Saturday, August 05, 2006

Diógenes y la Ecología

La observación de casos de personas con comportamientos extremadamente huraños que vivían recluidos en sus propios domicilios y que rehuían sistemáticamente cualquier contacto con otras personas motivó la aparición en la década de los años 60 del siglo XX de un estudio científico que detallaba este peculiar patrón de conducta.

En 1975 fue bautizado dicho como "Síndrome de Diógenes", en referencia a Diógenes de Sinope, filósofo griego de la época aristotélica famoso por preconizar un modo de vida austero y de renuncia a todo tipo de comodidades.

La sintomatología de dicho comportamiento suele ser aislamiento social, libre reclusión en el propio hogar, incluyendo ausencia de limpieza del mismo, absoluta negligencia en el autocuidado y abandono de todo tipo de higiene personal, aunque la principal característica es la acumulación de grandes cantidades de basura y de artículos sin ninguna utilidad aparente.

Suele darse esta peculiar actividad en personas con una gran expericiencia vital y con cierta tendencia al aislamiento, aunque también intervienen otros factores causantes de stress en la edad tardía, como dificultades de tipo monetario, el óbito de algún familiar o pariente y, sobre todo, la ausencia de compañia.
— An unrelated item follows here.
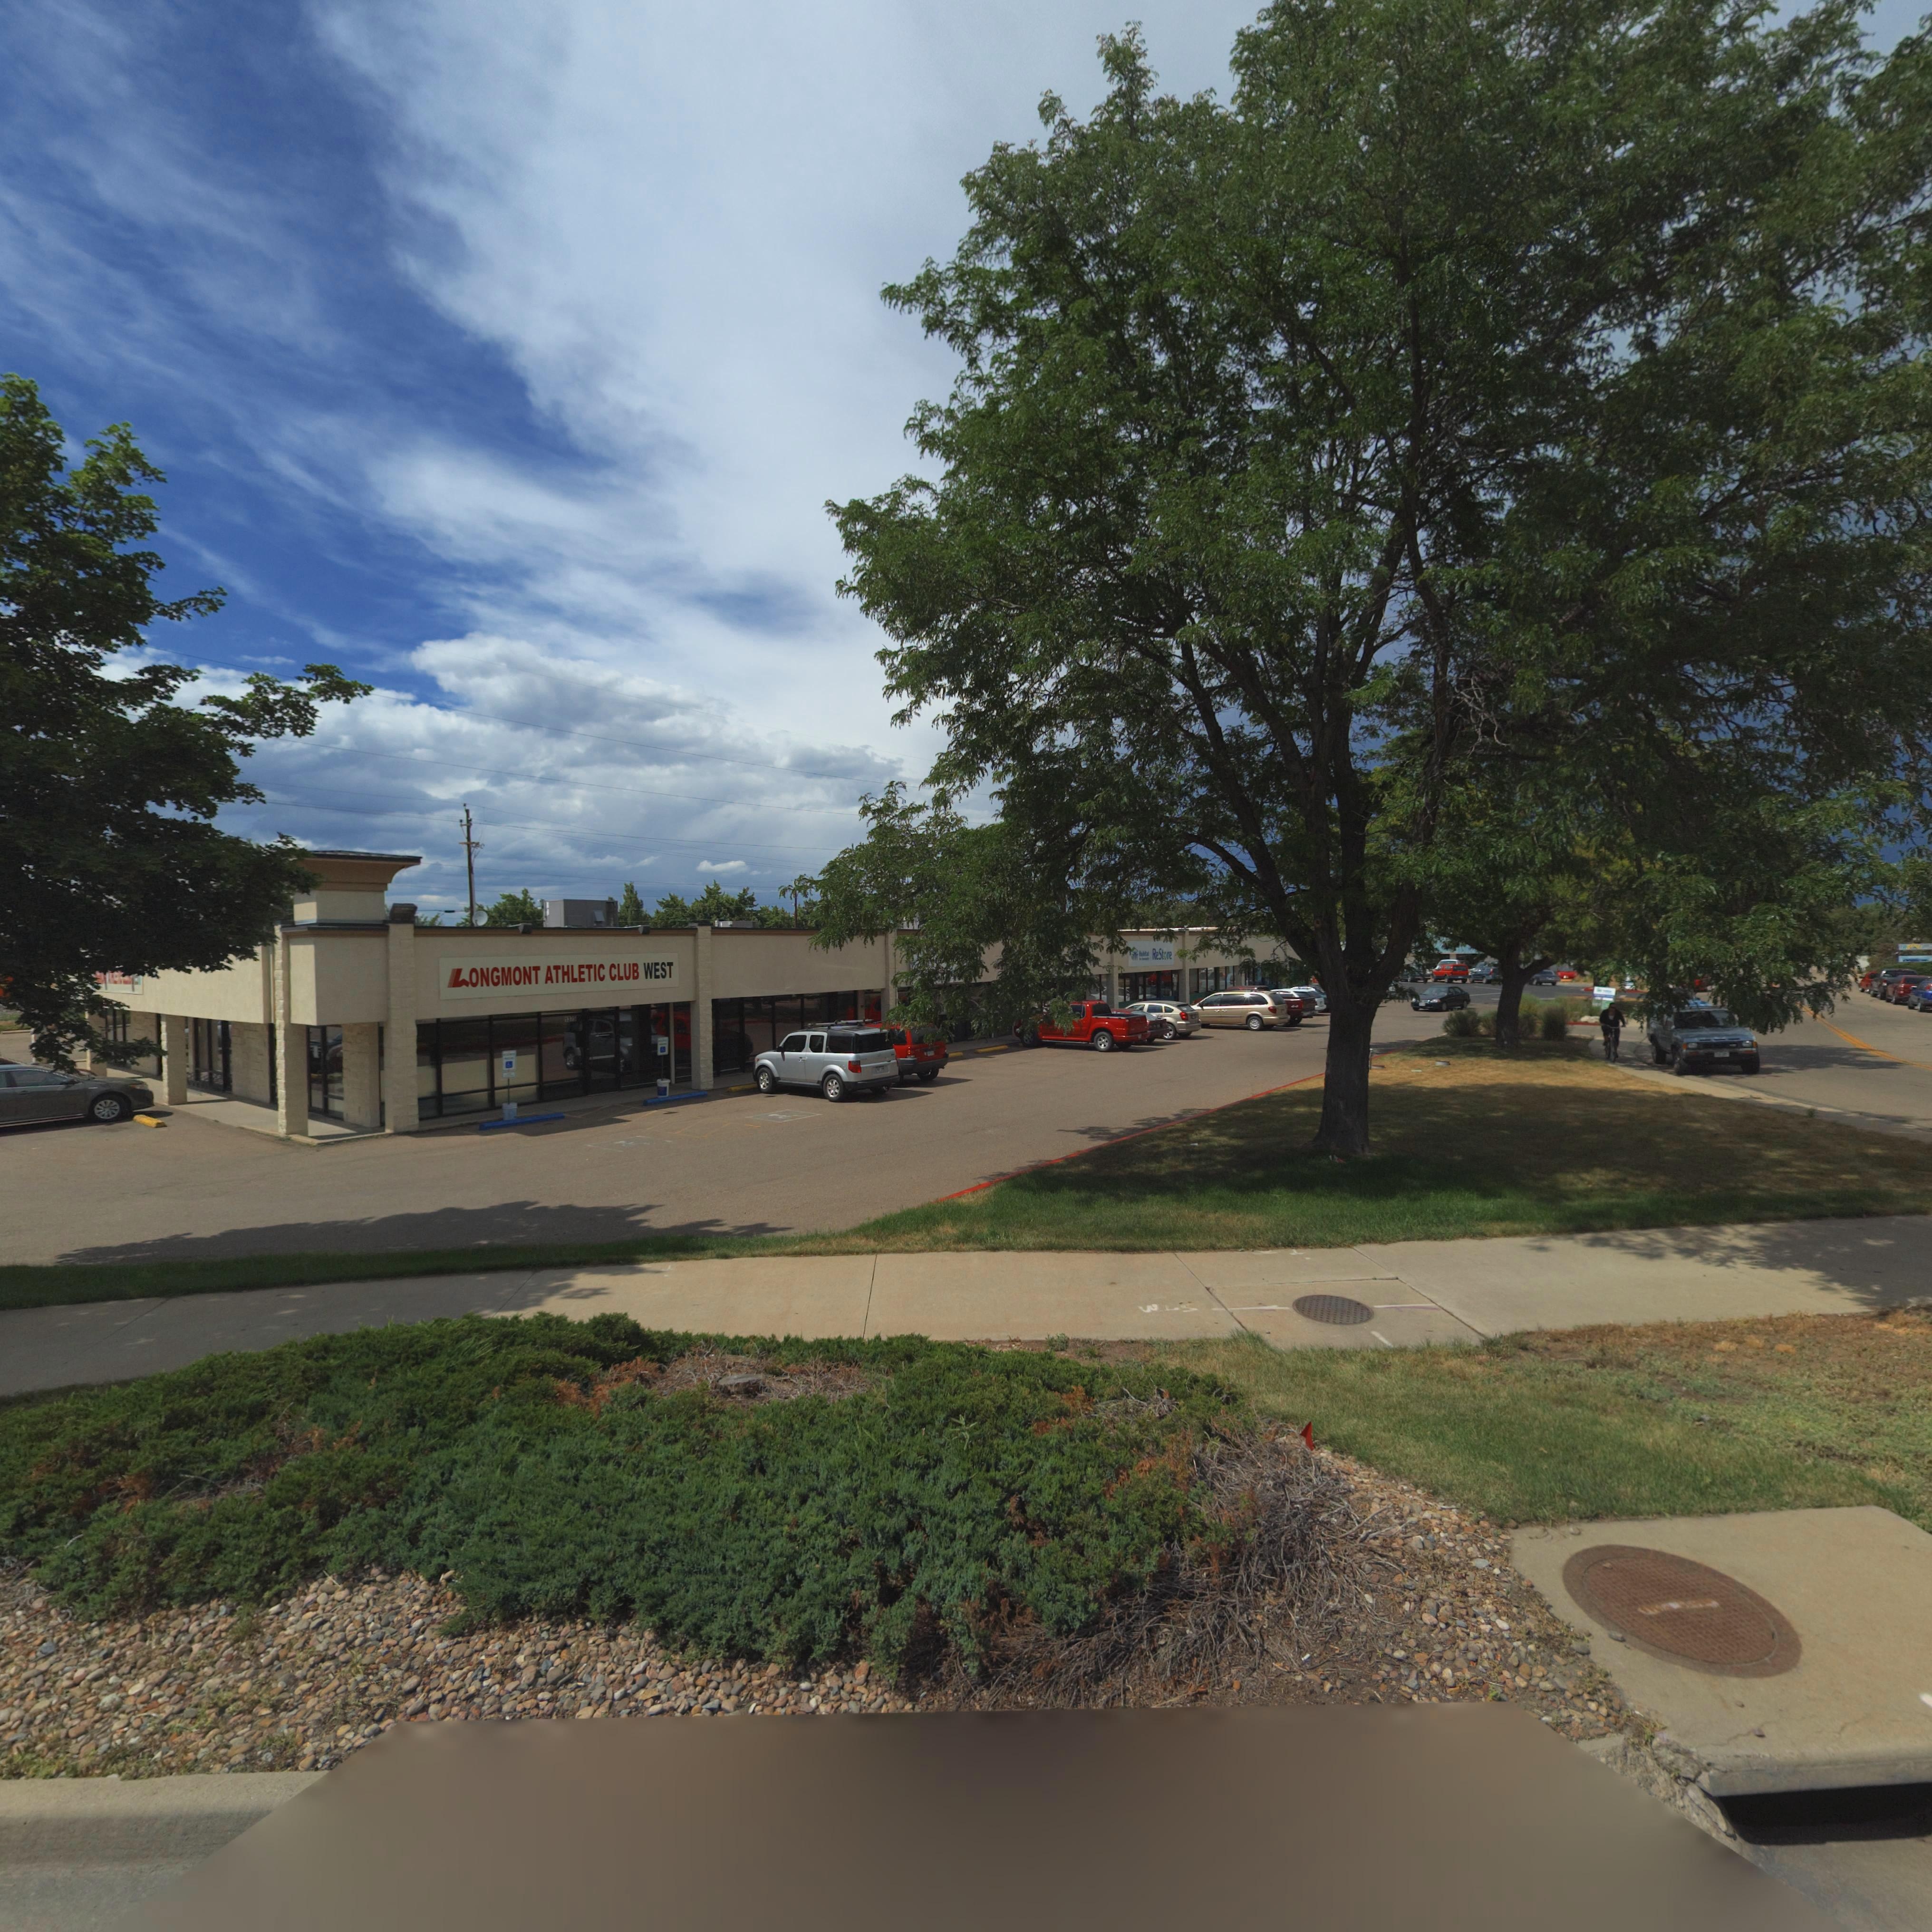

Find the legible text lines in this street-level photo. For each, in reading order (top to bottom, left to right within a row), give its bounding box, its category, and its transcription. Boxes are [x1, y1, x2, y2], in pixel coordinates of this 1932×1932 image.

[1138, 949, 1150, 956] BusinessName: H***t*t
[1151, 947, 1172, 960] BusinessName: ReStore
[446, 961, 674, 989] BusinessName: LONGMONT ATHLETIC CLUB WEST
[564, 1015, 576, 1023] StreetNumber: 1375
La posición socioeconómica no protege de su aparición, ya que se conocen casos de personas que "padecían" el síndrome y que estaban en legítima posesción de títulos universitarios, altos niveles económicos y brillantes carreras profesionales.

Son personas que acostumbran a rechazar cualquier tipo de ayuda social. Si no están incapacitados -y no suelen estarlo- por alguna patología psiquiátrica de base o una demencia comprobada, no pueder ingresados en ninguna residencia sin su consetimiento, por lo que rápido vuelven a su peculiar modus vivendi, lo que mantiene abierto el debate sobre si se trata de una enfermedad o tan sólo de un estilo de vida.

En los últimos años se especula en algunos sectores especializados de la comunidad científica internacional sobre si la actuación de estas personas no respondería a una desinteresada labor ecológica.

"Debe tenerse en cuenta la cantidad de basura que estos benefactores ciudadanos -no olvidemos que su labor se desarrolla principalmente en las grandes urbes- retiran de las calles", observa el profesor Max Hembla Nteng de Copenhangen.